William "Wilhelm" Deetz, 2nd great-grandfather of Companion Wesley Sainz, answered President Lincoln's call for volunteers in April 1862 to put down the rebellion. He mustered into the 7th New York Volunteer Infantry Regiment, the "Steuben Rangers," as a Lt. of Co. G. Marching under the Regimental flag proclaiming in German "Wo Freiheit wohnt, ist unser Land" ('Where Liberty dwells, there is our country.'), he spent the next year training at Battery Barracks and Hart's Island, NYC before embarking for Federal Hill, MD in June 1862. He was assigned to the Army of the Potomac, promoted to Capt. of Co.
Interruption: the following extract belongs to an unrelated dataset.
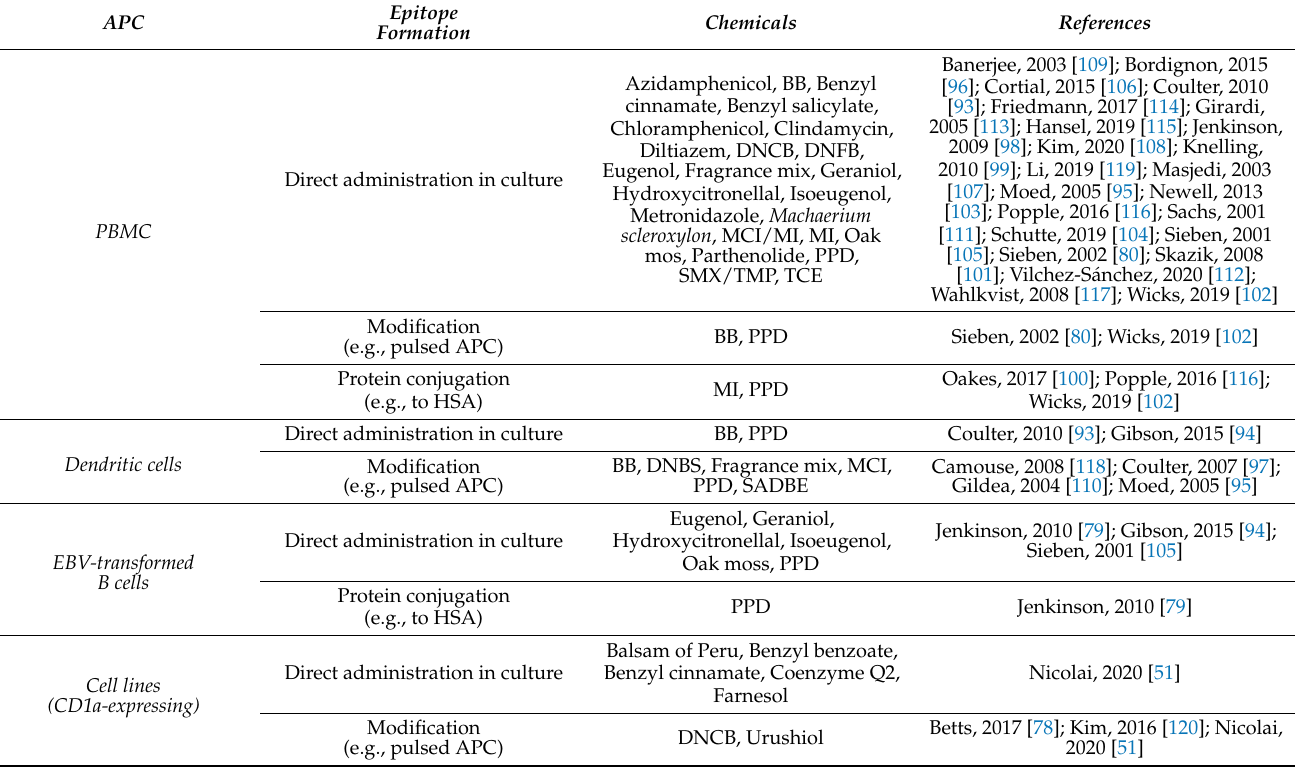
Table 2. APC choices and approaches for the in vitro generation of T cell epitopes used by the reviewed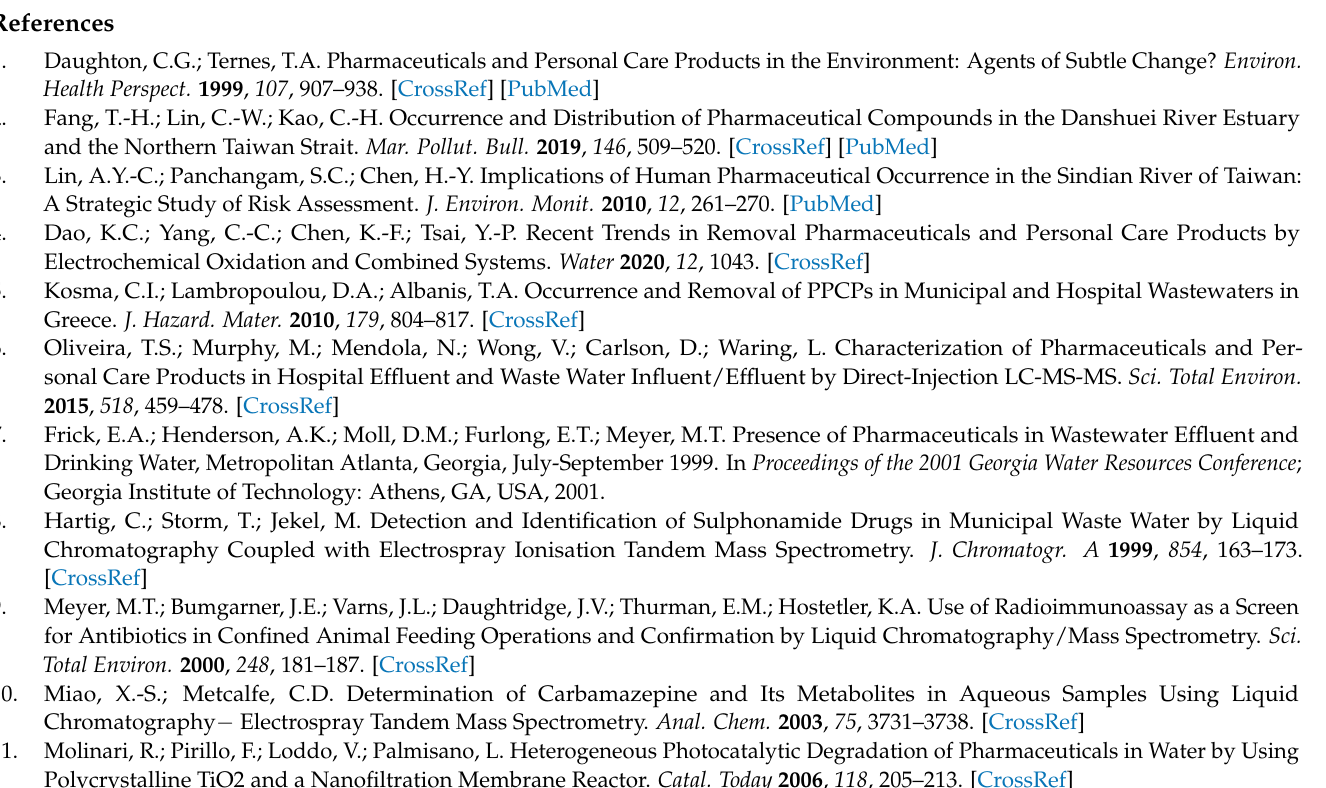
practice, Figure S2: SEM photo of section part of flat-sheet ceramic membrane, Figure S3: Comparison of predicted and actual values of: (a) CBZ, (b) COD, (c) ammonia, and (d) phosphorus removal efficiency, Figure S4: HPLC–DAD chromatogram of CBZ standard containing 100 µ g/mL at 210 nm wavelength, Table S1: Physico-chemical and pharmacological properties of CBZ, Table S2: Experimen- tal values of trans-membrane pressure (TMP), Table S3: Average influent and effluent concentrations ( ± SD) of CBZ, COD, ammonia, and phosphorus through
H., and put in command of a Bde. entrenchment unit. In July 1862, his Co. was ordered to charge the enemy at the Battle of Malvern Hill, VA. His 1st. Sgt. saw him leading Co. H with his sword drawn and then struck by a mini ball above the left knee. Falling on the field, he was captured by the Confederates and taken prisoner to Savage Station, VA for 10 days. He was then interned at Libby Prison in Richmond, VA until August 1862, when he was paroled back to the Union in a prisoner exchange. He was ordered back to NYC as a recruiter until he mustered out of service in Sept. on medical disability. Loyal to the Union until the end, he died in NYC July 1884, and was provided a grave marker by his G.A.R. Camp to honor his service in defense of the United States.